Houellebecq es claro respecto a esto cuando, al contarnos que Paul Raison “sabía que su padre se veía a sí mismo sobre todo como uno de los guardianes del orden y la seguridad de su país, y quizás más ampliamente del mundo occidental” ‒por lo que jamás le había concedido a la idea anglosajona de que tener hijos es “egoísta” el carácter de una “tontería reduccionista”‒, expone en una larga parrafada sobre “el amor de los padres a sus hijos” la contracara del asunto, que es que “los hijos nunca son dignos de recibirlo”. Antes que Tótem y tabú, conviene tener en mente lo que Aniquilación cuenta sobre las tribulaciones del cristianismo y las nuevas opciones para el ejercicio de la fe para llegar al fondo de lo que verdaderamente se dice al mencionar que “en cuanto llega a las orillas de la adolescencia, la primera tarea que el hijo se asigna es destruir a la pareja formada por sus padres, y en especial destruirlos en el ámbito sexual; no soporta que tengan una actividad sexual, sobre todo entre ellos, y les aplica la lógica de que a partir del momento en que él ha nacido esta actividad ya no posee ninguna razón de ser, no constituye más que un asqueroso vicio de viejos. No es exactamente lo que Freud había enseñado, pero Freud, de todas formas, no había comprendido gran cosa de este asunto”.

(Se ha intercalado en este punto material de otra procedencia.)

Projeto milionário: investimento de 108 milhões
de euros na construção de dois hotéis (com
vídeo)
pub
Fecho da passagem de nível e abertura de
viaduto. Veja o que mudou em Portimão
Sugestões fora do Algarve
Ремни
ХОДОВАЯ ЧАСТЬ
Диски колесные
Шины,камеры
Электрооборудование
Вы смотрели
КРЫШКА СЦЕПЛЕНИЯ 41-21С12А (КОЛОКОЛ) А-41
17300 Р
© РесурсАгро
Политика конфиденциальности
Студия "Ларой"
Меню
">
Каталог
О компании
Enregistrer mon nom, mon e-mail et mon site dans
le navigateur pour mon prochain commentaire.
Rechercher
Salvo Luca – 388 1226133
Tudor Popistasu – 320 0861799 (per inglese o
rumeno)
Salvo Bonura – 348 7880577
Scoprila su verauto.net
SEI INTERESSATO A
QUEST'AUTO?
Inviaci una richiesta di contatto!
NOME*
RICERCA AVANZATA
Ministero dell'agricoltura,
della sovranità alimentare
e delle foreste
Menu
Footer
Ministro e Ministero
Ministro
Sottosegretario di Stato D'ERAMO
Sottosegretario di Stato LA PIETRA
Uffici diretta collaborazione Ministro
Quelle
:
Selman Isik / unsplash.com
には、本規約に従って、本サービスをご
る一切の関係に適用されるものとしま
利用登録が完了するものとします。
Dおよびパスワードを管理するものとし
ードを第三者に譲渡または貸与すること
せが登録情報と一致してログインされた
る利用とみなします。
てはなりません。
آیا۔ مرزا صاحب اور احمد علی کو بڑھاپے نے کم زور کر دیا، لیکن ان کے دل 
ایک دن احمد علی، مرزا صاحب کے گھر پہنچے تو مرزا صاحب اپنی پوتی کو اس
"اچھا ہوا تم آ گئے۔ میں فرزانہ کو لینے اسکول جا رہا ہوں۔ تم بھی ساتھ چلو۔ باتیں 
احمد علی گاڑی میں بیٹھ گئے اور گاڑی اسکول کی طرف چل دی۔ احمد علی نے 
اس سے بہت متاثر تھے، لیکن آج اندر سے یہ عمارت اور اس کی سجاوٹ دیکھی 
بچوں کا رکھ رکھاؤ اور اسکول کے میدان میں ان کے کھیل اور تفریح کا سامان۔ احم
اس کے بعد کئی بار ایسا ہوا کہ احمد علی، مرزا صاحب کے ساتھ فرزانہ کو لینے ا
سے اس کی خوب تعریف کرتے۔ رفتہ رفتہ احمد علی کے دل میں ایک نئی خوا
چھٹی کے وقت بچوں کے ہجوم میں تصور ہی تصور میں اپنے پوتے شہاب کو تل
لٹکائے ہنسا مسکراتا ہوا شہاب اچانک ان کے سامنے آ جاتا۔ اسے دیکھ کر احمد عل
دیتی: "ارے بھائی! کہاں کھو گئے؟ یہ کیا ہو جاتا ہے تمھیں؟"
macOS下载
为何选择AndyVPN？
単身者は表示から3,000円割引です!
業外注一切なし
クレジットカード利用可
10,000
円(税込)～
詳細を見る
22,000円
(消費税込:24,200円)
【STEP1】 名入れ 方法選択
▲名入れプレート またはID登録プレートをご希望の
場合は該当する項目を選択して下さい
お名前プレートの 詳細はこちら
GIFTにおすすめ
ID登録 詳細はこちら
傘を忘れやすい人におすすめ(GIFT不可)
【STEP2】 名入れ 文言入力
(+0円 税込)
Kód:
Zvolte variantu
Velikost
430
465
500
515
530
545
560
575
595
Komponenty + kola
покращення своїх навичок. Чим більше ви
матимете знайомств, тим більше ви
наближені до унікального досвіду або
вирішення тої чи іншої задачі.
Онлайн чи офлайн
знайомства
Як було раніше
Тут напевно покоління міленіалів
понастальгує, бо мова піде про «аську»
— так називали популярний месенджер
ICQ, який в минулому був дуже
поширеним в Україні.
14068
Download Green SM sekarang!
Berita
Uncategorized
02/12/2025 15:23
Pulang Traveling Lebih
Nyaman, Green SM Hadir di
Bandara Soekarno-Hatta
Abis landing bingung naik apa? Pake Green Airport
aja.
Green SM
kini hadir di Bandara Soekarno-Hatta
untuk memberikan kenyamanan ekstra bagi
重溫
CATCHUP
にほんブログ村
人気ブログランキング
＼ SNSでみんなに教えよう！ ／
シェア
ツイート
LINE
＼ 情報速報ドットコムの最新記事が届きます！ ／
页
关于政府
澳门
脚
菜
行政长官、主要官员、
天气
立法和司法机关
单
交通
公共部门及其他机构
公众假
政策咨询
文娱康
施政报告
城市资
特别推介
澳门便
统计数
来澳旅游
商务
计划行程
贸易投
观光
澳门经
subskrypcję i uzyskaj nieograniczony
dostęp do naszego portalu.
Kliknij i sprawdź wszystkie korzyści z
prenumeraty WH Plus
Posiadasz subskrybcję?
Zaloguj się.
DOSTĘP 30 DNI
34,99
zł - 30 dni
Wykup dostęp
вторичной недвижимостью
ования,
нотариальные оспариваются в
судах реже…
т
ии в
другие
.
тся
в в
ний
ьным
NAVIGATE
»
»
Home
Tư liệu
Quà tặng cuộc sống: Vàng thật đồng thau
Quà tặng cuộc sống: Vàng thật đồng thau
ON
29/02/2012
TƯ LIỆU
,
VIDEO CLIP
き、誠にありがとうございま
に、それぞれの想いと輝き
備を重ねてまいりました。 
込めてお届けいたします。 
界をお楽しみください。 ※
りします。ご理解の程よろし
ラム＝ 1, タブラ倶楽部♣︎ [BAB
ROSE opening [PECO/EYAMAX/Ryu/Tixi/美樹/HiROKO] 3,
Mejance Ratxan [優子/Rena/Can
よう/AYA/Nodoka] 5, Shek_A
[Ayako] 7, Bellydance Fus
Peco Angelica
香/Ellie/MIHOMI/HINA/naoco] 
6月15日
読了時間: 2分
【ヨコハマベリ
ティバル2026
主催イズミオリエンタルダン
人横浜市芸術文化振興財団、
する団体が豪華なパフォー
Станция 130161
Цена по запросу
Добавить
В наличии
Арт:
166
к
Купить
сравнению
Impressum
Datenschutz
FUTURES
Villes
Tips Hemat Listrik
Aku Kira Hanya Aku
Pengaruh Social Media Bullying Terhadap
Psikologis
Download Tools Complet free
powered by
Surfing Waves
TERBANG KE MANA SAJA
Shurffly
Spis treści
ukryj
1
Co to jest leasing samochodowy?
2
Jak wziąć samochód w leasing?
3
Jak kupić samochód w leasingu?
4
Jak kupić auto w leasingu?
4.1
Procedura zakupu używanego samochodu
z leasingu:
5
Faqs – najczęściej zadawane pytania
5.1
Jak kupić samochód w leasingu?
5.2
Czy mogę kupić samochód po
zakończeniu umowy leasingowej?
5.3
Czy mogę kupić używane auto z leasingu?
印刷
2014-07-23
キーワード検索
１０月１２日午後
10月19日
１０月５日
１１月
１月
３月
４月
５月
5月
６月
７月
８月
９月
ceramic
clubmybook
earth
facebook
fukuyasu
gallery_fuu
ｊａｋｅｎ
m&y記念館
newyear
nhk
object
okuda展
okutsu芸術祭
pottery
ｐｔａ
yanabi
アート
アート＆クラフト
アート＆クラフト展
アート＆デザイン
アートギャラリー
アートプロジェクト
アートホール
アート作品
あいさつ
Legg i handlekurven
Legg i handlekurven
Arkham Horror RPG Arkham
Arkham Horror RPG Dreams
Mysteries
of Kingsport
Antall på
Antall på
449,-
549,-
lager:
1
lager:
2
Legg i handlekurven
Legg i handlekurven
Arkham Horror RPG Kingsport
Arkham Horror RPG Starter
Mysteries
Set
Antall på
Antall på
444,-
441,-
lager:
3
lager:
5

En la mitad de su vida, por su parte, también Paul Raison empieza a abismarse en los ojos callados de su padre para tratar de conocerse a sí mismo. Y a través de ese camino, vuelve de a poco a la luz, la verdad y la vida. “Por último, Paul añadió que lamentaba no haber tenido hijos, y fue una auténtica conmoción oír esas palabras saliendo de su boca, porque era algo que nunca se había dicho a sí mismo y que además era totalmente inesperado, siempre había estado convencido de lo contrario. Nunca había hablado tan íntimamente con su padre cuando estaba en plena posesión de sus facultades, cosa que había echado de menos en numerosos momentos de su vida. Lo había intentado, pero simplemente no había podido. Con su rostro hierático y los ojos fijos en un punto indeterminado del espacio, su padre ya no pertenecía del todo a la humanidad, había claramente en él algo de espectro, pero igualmente de oráculo”. Por supuesto, el de Paul Raison es el camino previsible del héroe romántico, y en tanto que romántico, ese sólo puede ser un destino trágico. De todos modos, “el carácter aparentemente indestructible de la voluntad de vivir de su padre”, que pronto será contrastada “vivamente con la debilidad de la suya”, lo ayudará a afrontar lo que resta de su existencia con la certeza de los viejos poetas románticos, aquellos que “al defender a Dios y al rey contra las atrocidades revolucionarias al reclamar una restauración católica y monárquica, al intentar revivir el espíritu de la caballería de la Edad Media, habían tenido la plena seguridad de que estaban en el bando del Bien”. Tratándose de la última novela de Michel Houellebecq, un poeta que en apariencia se casó enamorado por tercera vez a los 61 años, el lirismo con el que la época ha marcado a su obra se retira impecablemente/////////PACO


[1] La singular tradición romántica argentina, para la que el progreso moderno congrega más sueños que la barbarie salvaje o la naturaleza, es un caldo estético e ideológico ideal para extraer de la literatura de Houellebecq este tipo de elementos antes que los más obvios (el sexo) y los más problemáticos (la incorrección política, que en el caso de Houellebecq está bien entendida).

[2] Lo que Serotonina narra sobre la producción argentina de alimentos con agroquímicos prohibidos en Europa pero que, de todas formas, se exportan para abaratar la economía de los productores franceses pinta un buen mapa de esta cuestión.

[3] Sí, Aniquilación es “una novela de amor”. Pero eso puede decirse de Plataforma y, sobre todo, de La posibilidad de una isla. No es una novedad.